TextJoiner Improvements


Project By: Tejaswinee Sohoni
tejaswineesohoni2015@u.northwestern.edu
EECS 349 - Northwestern University
Professor Doug Downey



Overview

Automatically extracting information from the web is called Web Information Extraction. On demand Web Information Extraction systems allow users to search the web for textual queries, for instance, “Nobel Laureates from Austria”. This is done by specifying the query as a relation.However, such systems have to make a trade-off between precision and recall. Therefore, a new approach has been proposed by researchers in Prof. Downey’s group, in which queries are considered as conjunctions and disjunctions of multiple contexts instead of a single context. This offers high precision as well as high recall. This approach has been implemented in a system called TextJoiner. However, the existing TextJoiner system does not take into account every mention of a particular entity in a piece of text. It misses out on the mentions of an entity where it is referred to with pronouns or equivalent words. This makes the task of coreference resolution interesting to the TextJoiner system. Coreference resolution means finding all the expressions that refer to the same entity in a text. If the TextJoiner system can understand this difference, it can discover more sentences about the entity being queried, and hence can extract more information out of the text.
In this project, I performed coreference resolution on text with the help of Stanford's NLP library. This library has a specific module for coref resolution. I processed the output I obtained to form a dataset, which I then used against 5 different algorithms. I compared the accuracy of these and found one which worked best in predicting whether the output obtained using the Stanford coref library is accurate ir not.

Coreferencing

For coreferencing, I used the Stanford NLP library. This library provides a module for coreferencing. While it is not very easy to figure out its usage, it turns out that this module works quite well once one can figure it out. I used some sentences from a parsed Wikipedia page that is used by the actual TextJoiner system. The article I used was about Chicago. I used this module to clean the text, tokenize it, and annotate it. This is then used to build a parse tree of the current sentence and its corresponding dependency graph. Using this, I built a coreferenced graph of chains, where each chain stores the mentions of a particular entity.

Dataset

After further processing the chains, I got the individual words or phrases from each chain, its corresponding sentence number and chain number. From this data, I arranged the phrases into every possible pair they could form, their corresponding sentence and chain numbers, whether they belonged to the same sentence or chain, and if they belonged to the same chain, the size of the chain they belonged to. So, essentially, the features of the dataset I formed were:

  1. Phrase A
  2. Phrase B
  3. Sentence Number of Phrase A
  4. Sentence Number of Phrase B
  5. Chain Number of Phrase A
  6. Chain Number of Phrase B
  7. Whether A and B belong to the same chain
  8. If A and B belong to the same chain, size of the chain
  9. Result (Whether the Stanford library coreferences the pairs correctly or not)


I hand labeled the Result field. Initially for a paragraph of about 6 sentences, I got about 20000 pairs, which was too big a dataset for me to hand label, hence I cut down the text, and shortened some sentences. The text I finally used was:

"Chicago is the third most populous city in the United States . Its metropolitan area is sometimes called Chicagoland. Chicago is the seat of Cook County , a small part of the city extends into DuPage County. It was incorporated as a city in 1837. Chicago is listed as an alpha+ global city. The best-known nicknames for the city include Windy City and Second City. The City of Chicago was the fastest growing city in the world for several decades."

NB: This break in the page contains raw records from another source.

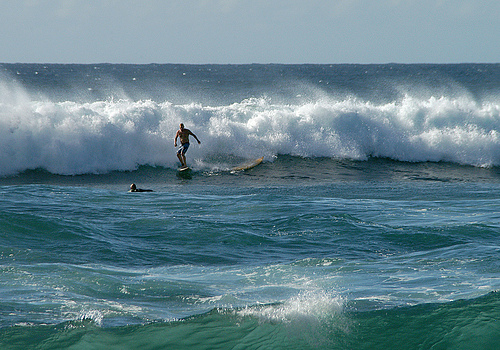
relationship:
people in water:
[125, 118, 205, 212] [4, 65, 493, 350]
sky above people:
[3, 3, 500, 77] [125, 118, 205, 212]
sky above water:
[3, 3, 500, 77] [4, 65, 493, 350]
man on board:
[167, 122, 205, 166] [172, 163, 192, 176]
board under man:
[172, 163, 192, 176] [167, 122, 205, 166]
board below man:
[172, 163, 192, 176] [167, 122, 205, 166]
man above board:
[167, 122, 205, 166] [172, 163, 192, 176]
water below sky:
[4, 65, 493, 350] [3, 3, 500, 77]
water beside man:
[4, 65, 493, 350] [167, 122, 205, 166]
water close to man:
[4, 65, 493, 350] [167, 122, 205, 166]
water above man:
[4, 65, 493, 350] [167, 122, 205, 166]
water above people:
[4, 65, 493, 350] [125, 118, 205, 212]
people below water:
[125, 118, 205, 212] [4, 65, 493, 350]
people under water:
[125, 118, 205, 212] [4, 65, 493, 350]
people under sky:
[125, 118, 205, 212] [3, 3, 500, 77]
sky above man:
[3, 3, 500, 77] [167, 122, 205, 166]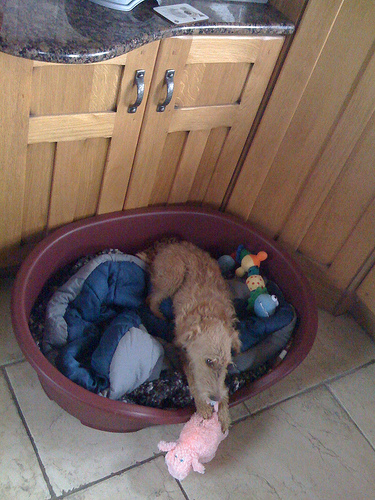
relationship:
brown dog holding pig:
[144, 235, 243, 433] [157, 400, 229, 480]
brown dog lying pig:
[144, 235, 243, 433] [157, 400, 229, 480]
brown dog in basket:
[144, 235, 243, 433] [8, 197, 320, 446]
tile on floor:
[326, 360, 373, 458] [3, 274, 371, 497]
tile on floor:
[180, 386, 373, 498] [3, 274, 371, 497]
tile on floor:
[243, 308, 373, 413] [3, 274, 371, 497]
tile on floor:
[59, 447, 188, 498] [3, 274, 371, 497]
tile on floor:
[4, 355, 193, 498] [3, 274, 371, 497]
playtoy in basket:
[234, 250, 279, 320] [8, 193, 328, 423]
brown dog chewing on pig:
[144, 235, 243, 433] [157, 400, 229, 480]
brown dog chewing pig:
[107, 219, 254, 303] [157, 400, 229, 480]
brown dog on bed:
[144, 235, 243, 433] [42, 254, 298, 402]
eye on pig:
[178, 457, 184, 462] [157, 400, 229, 480]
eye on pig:
[173, 452, 178, 458] [157, 400, 229, 480]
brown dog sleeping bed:
[144, 235, 243, 433] [42, 254, 298, 402]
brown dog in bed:
[144, 235, 243, 433] [22, 259, 284, 406]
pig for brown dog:
[157, 400, 229, 480] [144, 235, 243, 433]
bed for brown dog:
[42, 254, 298, 402] [144, 235, 243, 433]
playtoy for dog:
[219, 244, 278, 320] [149, 253, 241, 348]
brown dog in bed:
[144, 235, 243, 433] [6, 201, 322, 435]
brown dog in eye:
[144, 235, 243, 433] [204, 354, 215, 366]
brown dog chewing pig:
[144, 235, 243, 433] [157, 400, 229, 480]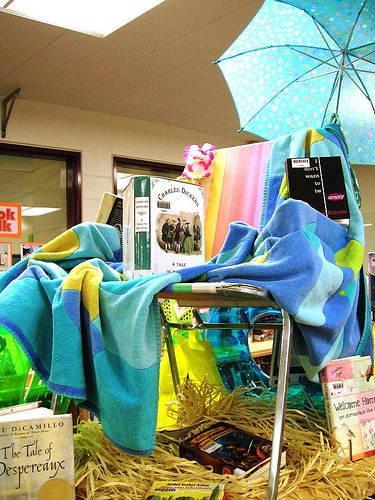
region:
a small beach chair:
[99, 127, 323, 461]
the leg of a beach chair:
[260, 379, 290, 492]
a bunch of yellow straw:
[300, 443, 343, 492]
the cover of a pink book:
[306, 366, 371, 457]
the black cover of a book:
[193, 416, 280, 487]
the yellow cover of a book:
[143, 474, 212, 497]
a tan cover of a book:
[6, 419, 65, 491]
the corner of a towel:
[121, 428, 160, 457]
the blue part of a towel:
[96, 367, 144, 416]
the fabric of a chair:
[176, 272, 211, 296]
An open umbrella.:
[210, 1, 373, 170]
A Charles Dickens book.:
[131, 173, 206, 282]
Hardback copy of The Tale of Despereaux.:
[0, 402, 79, 499]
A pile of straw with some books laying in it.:
[72, 376, 374, 498]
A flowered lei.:
[180, 140, 216, 182]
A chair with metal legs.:
[163, 124, 364, 499]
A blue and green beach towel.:
[0, 122, 374, 457]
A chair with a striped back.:
[147, 125, 367, 498]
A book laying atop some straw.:
[177, 417, 288, 487]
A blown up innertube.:
[204, 309, 326, 414]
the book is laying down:
[178, 421, 286, 479]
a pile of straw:
[68, 380, 373, 497]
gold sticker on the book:
[37, 479, 73, 498]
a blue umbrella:
[212, 0, 371, 166]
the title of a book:
[0, 441, 66, 490]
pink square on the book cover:
[321, 360, 353, 377]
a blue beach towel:
[1, 129, 373, 452]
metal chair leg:
[266, 306, 291, 498]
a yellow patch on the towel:
[62, 263, 103, 321]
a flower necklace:
[183, 142, 214, 183]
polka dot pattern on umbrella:
[226, 68, 309, 115]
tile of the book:
[3, 448, 81, 481]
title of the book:
[322, 398, 373, 415]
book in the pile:
[148, 420, 271, 478]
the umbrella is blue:
[278, 89, 324, 113]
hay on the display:
[308, 470, 346, 487]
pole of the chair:
[275, 316, 280, 496]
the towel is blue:
[250, 262, 323, 297]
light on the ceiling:
[55, 2, 143, 41]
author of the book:
[15, 420, 60, 433]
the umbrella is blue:
[299, 95, 316, 112]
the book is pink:
[363, 401, 371, 413]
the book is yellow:
[185, 488, 198, 496]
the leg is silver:
[276, 340, 292, 375]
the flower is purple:
[185, 142, 210, 157]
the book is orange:
[353, 449, 361, 461]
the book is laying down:
[148, 474, 190, 494]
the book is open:
[27, 399, 74, 429]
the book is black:
[325, 166, 336, 181]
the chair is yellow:
[210, 190, 216, 204]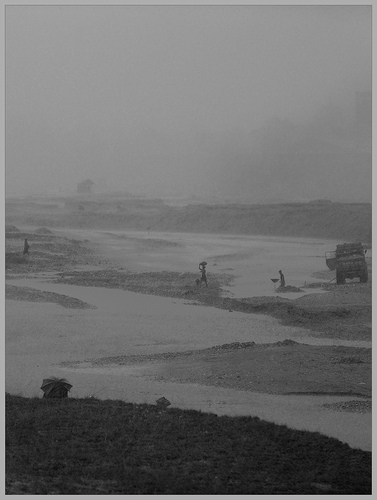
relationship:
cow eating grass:
[113, 401, 193, 444] [36, 350, 326, 487]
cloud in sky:
[1, 2, 373, 180] [6, 6, 375, 205]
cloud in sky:
[1, 2, 373, 180] [15, 33, 361, 245]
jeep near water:
[325, 243, 369, 285] [1, 272, 370, 454]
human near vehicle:
[271, 267, 292, 287] [321, 228, 365, 283]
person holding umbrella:
[194, 261, 215, 291] [38, 368, 77, 396]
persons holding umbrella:
[38, 364, 75, 415] [40, 371, 75, 389]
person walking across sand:
[18, 237, 34, 260] [12, 261, 50, 276]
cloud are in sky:
[1, 2, 373, 180] [6, 6, 375, 205]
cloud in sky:
[158, 29, 223, 80] [6, 6, 375, 205]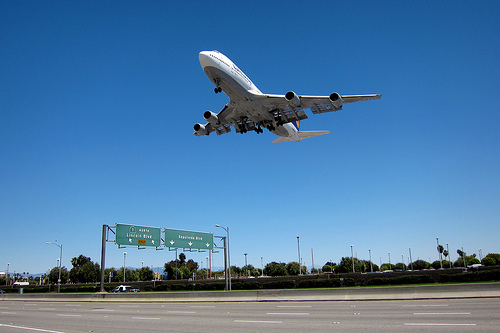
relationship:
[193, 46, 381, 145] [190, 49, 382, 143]
plane has plane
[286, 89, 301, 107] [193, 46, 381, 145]
engine on side of plane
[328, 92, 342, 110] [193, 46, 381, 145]
engines on side of plane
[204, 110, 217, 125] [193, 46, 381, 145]
engine on side of plane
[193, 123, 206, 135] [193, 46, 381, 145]
engine on side of plane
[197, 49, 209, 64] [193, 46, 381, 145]
nose of plane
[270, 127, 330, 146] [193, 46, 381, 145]
tail of plane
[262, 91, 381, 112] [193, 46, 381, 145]
wing of plane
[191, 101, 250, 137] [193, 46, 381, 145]
wings of plane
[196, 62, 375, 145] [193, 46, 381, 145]
underside of plane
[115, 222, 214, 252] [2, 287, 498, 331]
signs on street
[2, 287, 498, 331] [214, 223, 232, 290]
street has light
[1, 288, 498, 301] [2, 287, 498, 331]
barrier between lanes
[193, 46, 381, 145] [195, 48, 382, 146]
plane has taken off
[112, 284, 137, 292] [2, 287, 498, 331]
car on highway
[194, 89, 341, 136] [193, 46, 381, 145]
engines on plane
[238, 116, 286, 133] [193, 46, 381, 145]
landing gear on plane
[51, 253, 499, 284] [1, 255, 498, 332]
trees at bottom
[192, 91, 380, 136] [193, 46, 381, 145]
wings of plane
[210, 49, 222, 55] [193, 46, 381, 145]
windows on plane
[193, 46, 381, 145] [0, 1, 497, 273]
plane in sky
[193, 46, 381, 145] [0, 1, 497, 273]
plane in mid air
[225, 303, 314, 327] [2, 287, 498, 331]
white lines on road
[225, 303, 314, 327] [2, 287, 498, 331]
white lines on street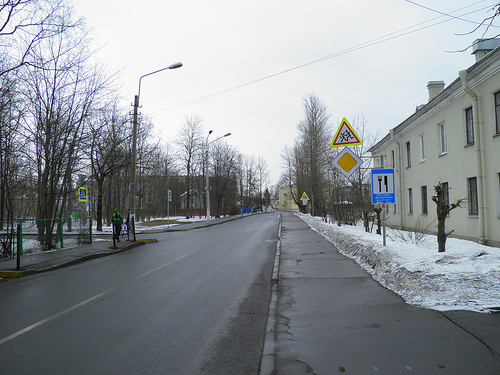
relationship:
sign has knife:
[371, 169, 396, 206] [385, 176, 389, 193]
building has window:
[369, 36, 499, 247] [465, 105, 476, 148]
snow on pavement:
[294, 209, 500, 313] [261, 211, 500, 375]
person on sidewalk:
[111, 208, 123, 248] [1, 236, 157, 278]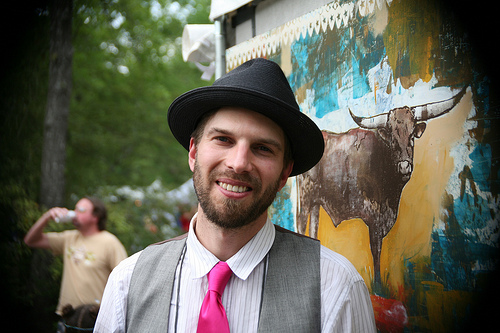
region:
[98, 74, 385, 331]
this is a man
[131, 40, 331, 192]
this is a black hat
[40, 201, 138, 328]
the man is drinking from a bpttle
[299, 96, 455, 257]
a painting of a cow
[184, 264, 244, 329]
a pink tie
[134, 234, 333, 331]
a gray half coat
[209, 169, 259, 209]
his teeth are white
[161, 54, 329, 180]
black hat on a man's head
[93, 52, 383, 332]
a smiling man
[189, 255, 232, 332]
pink tie on a man's shirt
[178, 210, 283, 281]
collar of a man's shirt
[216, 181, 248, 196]
a man's white teeth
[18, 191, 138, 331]
man in the background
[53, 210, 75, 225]
drink in a man's hand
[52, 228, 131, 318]
tan tee shirt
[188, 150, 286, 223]
brown facial hair on a man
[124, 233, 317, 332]
grey vest on a man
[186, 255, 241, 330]
Pink tie on a man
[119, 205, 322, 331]
Vest on a man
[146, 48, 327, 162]
Black hat on a man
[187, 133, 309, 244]
Beard on a man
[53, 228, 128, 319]
Beige t shirt on a man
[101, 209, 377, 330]
Stripped shirt on a man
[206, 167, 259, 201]
Smile on a man's face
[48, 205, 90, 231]
Can held up to a man's face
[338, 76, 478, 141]
Horns on a bull painting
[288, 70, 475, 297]
Bull painting on a wall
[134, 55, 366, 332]
This is a person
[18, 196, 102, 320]
Section of the background of a person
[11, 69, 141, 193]
Section of the background of a person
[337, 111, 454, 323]
Section of the background of a person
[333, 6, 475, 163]
Section of the background of a person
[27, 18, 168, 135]
Section of the background of a person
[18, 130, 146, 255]
Section of the background of a person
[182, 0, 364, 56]
Section of the background of a person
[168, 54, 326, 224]
The man is wearing a hat.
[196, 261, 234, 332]
The man is wearing a tie.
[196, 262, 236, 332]
The tie is pink in color.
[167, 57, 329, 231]
The hat is black in color.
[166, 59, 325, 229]
The man is smiling.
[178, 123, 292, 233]
The man has a brown beard.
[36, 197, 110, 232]
The man is drinking from a can.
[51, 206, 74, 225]
The can is silver in color.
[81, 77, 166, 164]
The tree leaves in the background are green.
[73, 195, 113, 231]
The man's hair is brown in color.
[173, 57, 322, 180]
The black hat the man is wearing.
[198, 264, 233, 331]
The pink tie the man is wearing.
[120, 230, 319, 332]
The gray vest the man is wearing.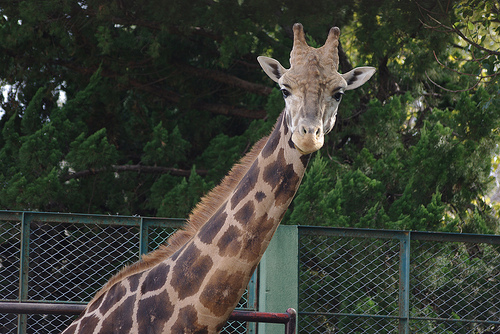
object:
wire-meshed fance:
[406, 227, 498, 332]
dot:
[198, 268, 246, 318]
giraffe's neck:
[166, 111, 311, 262]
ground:
[428, 142, 453, 162]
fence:
[0, 209, 500, 334]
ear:
[343, 66, 377, 90]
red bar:
[0, 303, 298, 334]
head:
[257, 23, 376, 155]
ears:
[257, 55, 287, 83]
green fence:
[0, 208, 500, 334]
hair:
[92, 111, 282, 300]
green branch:
[1, 1, 496, 232]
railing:
[0, 302, 295, 334]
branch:
[0, 0, 500, 234]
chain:
[0, 220, 500, 334]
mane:
[85, 109, 285, 308]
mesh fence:
[0, 219, 500, 334]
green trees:
[1, 0, 500, 333]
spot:
[254, 191, 267, 202]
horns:
[293, 23, 341, 49]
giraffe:
[59, 23, 375, 334]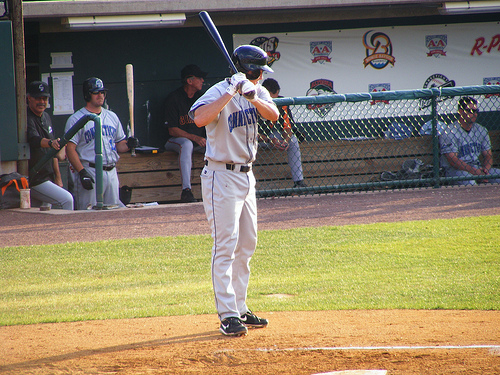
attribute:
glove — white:
[192, 40, 280, 343]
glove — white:
[239, 80, 256, 104]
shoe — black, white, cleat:
[214, 311, 271, 338]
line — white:
[224, 342, 499, 358]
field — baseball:
[11, 172, 497, 372]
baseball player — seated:
[437, 92, 497, 181]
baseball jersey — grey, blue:
[189, 78, 275, 165]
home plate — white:
[309, 362, 384, 373]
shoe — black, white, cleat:
[213, 301, 277, 336]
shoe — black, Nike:
[238, 306, 268, 329]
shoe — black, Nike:
[215, 311, 251, 338]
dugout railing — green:
[252, 87, 497, 198]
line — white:
[301, 337, 434, 359]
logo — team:
[356, 26, 398, 75]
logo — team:
[303, 33, 338, 73]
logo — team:
[311, 77, 338, 119]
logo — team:
[420, 26, 456, 61]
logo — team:
[468, 31, 498, 62]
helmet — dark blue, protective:
[228, 45, 273, 72]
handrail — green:
[37, 111, 108, 211]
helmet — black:
[235, 43, 272, 71]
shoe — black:
[218, 317, 248, 337]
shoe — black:
[241, 312, 269, 328]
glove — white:
[240, 80, 258, 100]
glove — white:
[225, 68, 247, 95]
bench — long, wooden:
[123, 131, 433, 190]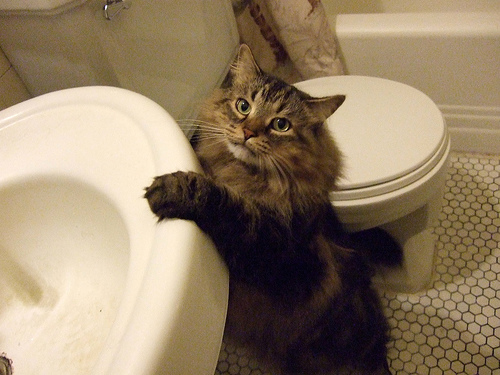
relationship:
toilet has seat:
[1, 0, 450, 294] [287, 75, 450, 203]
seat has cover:
[287, 75, 450, 203] [288, 76, 444, 191]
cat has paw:
[145, 43, 391, 374] [148, 170, 274, 284]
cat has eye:
[145, 43, 391, 374] [236, 97, 251, 117]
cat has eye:
[145, 43, 391, 374] [270, 117, 293, 132]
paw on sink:
[148, 170, 274, 284] [1, 85, 230, 375]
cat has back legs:
[145, 43, 391, 374] [267, 311, 393, 375]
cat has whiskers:
[145, 43, 391, 374] [182, 117, 300, 195]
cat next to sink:
[145, 43, 391, 374] [1, 85, 230, 375]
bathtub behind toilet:
[328, 0, 499, 155] [1, 0, 450, 294]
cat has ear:
[145, 43, 391, 374] [233, 44, 264, 89]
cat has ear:
[145, 43, 391, 374] [306, 94, 347, 126]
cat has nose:
[145, 43, 391, 374] [241, 125, 258, 140]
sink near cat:
[1, 85, 230, 375] [145, 43, 391, 374]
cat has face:
[145, 43, 391, 374] [224, 89, 298, 164]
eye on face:
[236, 97, 251, 117] [224, 89, 298, 164]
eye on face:
[270, 117, 293, 132] [224, 89, 298, 164]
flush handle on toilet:
[103, 0, 133, 21] [1, 0, 450, 294]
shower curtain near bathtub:
[233, 0, 349, 85] [328, 0, 499, 155]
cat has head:
[145, 43, 391, 374] [195, 44, 346, 174]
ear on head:
[233, 44, 264, 89] [195, 44, 346, 174]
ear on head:
[306, 94, 347, 126] [195, 44, 346, 174]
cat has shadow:
[145, 43, 391, 374] [383, 297, 499, 375]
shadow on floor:
[383, 297, 499, 375] [216, 125, 500, 374]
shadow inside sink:
[1, 243, 45, 308] [1, 85, 230, 375]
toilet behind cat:
[1, 0, 450, 294] [145, 43, 391, 374]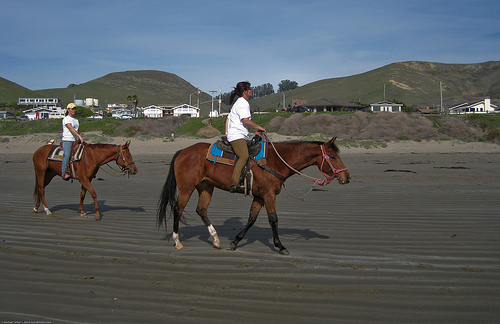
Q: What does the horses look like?
A: Brown.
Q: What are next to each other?
A: Two horses.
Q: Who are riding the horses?
A: Two people.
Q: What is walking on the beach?
A: The horses.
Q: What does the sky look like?
A: It is blue with a few clouds.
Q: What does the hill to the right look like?
A: Green with a few brown spots.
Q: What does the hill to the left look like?
A: Green with a brown line near the top.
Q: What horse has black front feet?
A: The horse in front.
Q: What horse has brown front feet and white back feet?
A: The horse in back.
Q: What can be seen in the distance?
A: A number of hills.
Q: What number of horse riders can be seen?
A: Two.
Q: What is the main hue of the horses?
A: Brown.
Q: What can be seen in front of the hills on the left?
A: A number of houses.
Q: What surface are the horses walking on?
A: Sand.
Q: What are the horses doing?
A: Walking on the beach.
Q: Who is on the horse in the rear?
A: A woman.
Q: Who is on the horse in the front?
A: A man.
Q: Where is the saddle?
A: On the horse.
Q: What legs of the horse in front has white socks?
A: The two back legs.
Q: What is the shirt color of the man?
A: White.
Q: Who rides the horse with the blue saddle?
A: A man.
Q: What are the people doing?
A: Riding a horse.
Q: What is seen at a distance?
A: Green hills.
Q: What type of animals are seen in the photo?
A: Horses.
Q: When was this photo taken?
A: Daytime.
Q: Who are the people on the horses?
A: Women.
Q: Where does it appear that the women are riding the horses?
A: On beach.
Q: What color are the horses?
A: Brown.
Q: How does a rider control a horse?
A: With reins.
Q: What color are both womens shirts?
A: White.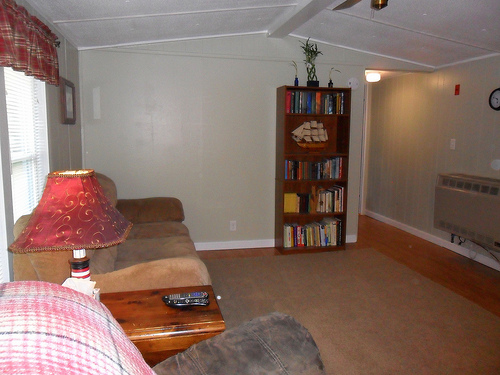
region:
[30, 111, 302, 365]
the table is wooden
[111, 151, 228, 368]
the table is wooden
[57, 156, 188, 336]
the table is wooden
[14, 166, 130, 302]
lamp on top of a side table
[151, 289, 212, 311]
two television remote controls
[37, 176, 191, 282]
brown fuzzy sofa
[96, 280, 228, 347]
brown wooden side table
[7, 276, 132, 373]
red and white blanket on top of chair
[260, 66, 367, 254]
brown book shelf in the room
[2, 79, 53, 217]
white blinds on the windows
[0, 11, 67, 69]
red and white material hanging from top of windows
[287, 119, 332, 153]
small replica of an old ship on book shelf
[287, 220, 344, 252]
collection of books on shelf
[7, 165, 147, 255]
Pink lampshade in the room.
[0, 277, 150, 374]
Afghan thrown over chair.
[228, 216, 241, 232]
Outlet on the wall.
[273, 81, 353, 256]
Bookshelf against the wall.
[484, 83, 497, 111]
Clock on the wall.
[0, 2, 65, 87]
Plaid valance over the windows.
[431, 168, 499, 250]
Wall heater on the wall.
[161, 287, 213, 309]
Remote controls on the table.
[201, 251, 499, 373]
Area rug on the floor.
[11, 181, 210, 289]
Tan couch against the wall.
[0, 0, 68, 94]
red plaid window valance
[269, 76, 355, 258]
tall bookshelf against wall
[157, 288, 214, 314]
remote controls on wood table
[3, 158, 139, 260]
red lamp shade with gold swirls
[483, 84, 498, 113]
black and white wall clock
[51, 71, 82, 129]
brown frame picture on wall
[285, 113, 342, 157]
decorative ship on shelf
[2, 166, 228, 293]
beige living room sofa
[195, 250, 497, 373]
brown area rug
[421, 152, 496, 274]
heat and cooling unit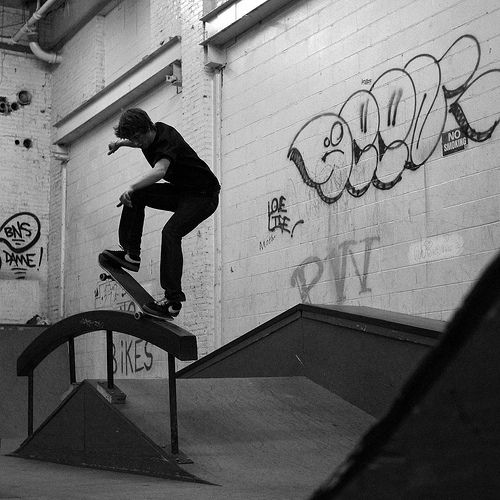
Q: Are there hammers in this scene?
A: No, there are no hammers.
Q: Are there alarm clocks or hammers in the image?
A: No, there are no hammers or alarm clocks.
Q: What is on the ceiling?
A: The pipes are on the ceiling.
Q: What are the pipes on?
A: The pipes are on the ceiling.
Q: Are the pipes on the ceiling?
A: Yes, the pipes are on the ceiling.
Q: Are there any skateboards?
A: Yes, there is a skateboard.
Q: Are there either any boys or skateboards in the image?
A: Yes, there is a skateboard.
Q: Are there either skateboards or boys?
A: Yes, there is a skateboard.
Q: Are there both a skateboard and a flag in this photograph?
A: No, there is a skateboard but no flags.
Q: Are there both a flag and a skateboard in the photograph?
A: No, there is a skateboard but no flags.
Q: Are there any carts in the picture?
A: No, there are no carts.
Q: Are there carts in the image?
A: No, there are no carts.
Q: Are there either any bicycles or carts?
A: No, there are no carts or bicycles.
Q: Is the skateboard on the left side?
A: Yes, the skateboard is on the left of the image.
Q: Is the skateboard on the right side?
A: No, the skateboard is on the left of the image.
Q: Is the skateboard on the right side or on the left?
A: The skateboard is on the left of the image.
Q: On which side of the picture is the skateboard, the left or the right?
A: The skateboard is on the left of the image.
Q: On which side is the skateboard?
A: The skateboard is on the left of the image.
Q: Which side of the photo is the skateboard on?
A: The skateboard is on the left of the image.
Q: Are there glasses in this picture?
A: No, there are no glasses.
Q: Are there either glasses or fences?
A: No, there are no glasses or fences.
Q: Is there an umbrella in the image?
A: No, there are no umbrellas.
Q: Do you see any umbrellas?
A: No, there are no umbrellas.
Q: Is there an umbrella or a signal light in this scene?
A: No, there are no umbrellas or traffic lights.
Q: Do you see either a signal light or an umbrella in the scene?
A: No, there are no umbrellas or traffic lights.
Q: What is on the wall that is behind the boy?
A: The graffiti is on the wall.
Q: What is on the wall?
A: The graffiti is on the wall.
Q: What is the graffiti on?
A: The graffiti is on the wall.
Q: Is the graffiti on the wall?
A: Yes, the graffiti is on the wall.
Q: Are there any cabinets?
A: No, there are no cabinets.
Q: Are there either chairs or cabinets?
A: No, there are no cabinets or chairs.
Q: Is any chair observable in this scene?
A: No, there are no chairs.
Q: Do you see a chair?
A: No, there are no chairs.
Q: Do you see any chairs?
A: No, there are no chairs.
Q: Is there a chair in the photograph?
A: No, there are no chairs.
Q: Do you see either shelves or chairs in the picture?
A: No, there are no chairs or shelves.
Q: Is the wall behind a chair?
A: No, the wall is behind the boy.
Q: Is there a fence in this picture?
A: No, there are no fences.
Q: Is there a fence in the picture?
A: No, there are no fences.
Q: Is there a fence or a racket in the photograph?
A: No, there are no fences or rackets.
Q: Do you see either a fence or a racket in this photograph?
A: No, there are no fences or rackets.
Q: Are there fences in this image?
A: No, there are no fences.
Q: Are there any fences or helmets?
A: No, there are no fences or helmets.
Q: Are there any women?
A: No, there are no women.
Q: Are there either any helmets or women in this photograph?
A: No, there are no women or helmets.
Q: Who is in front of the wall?
A: The boy is in front of the wall.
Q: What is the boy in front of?
A: The boy is in front of the wall.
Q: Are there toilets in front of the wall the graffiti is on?
A: No, there is a boy in front of the wall.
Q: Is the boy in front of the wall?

With this text I got about 300 pairs, for which I hand labeled the data with Y if the coreferencing is correct and N if it is not.

Training/Testing

On the labeled dataset, I ran 5 algorithms, all with 10-fold cross validation. They gave different levels of accuracy, as shown below.

  1. J48 (Decision Tree)- 90.4762% accuracy
  2. Random Forest - 89.1156% accuracy
  3. IBk (k Nearest Neighbors) - 85.034% accuracy
  4. Naive Bayes - 79.932% accuracy
  5. Multilayer Perceptron - 95.2531% accuracy

From the above data, I think Multilayer Perceptron, followed by Decision Tree, is the best algorithm to see whether the predictions made by the Stanford library are accurate.

Conclusion

Overall, I think that the Stanford coref library works quite well for finding coreferences for a text, and I believe the module I have created is ready to be used with TextJoiner so that it can coreference text to improve its performance.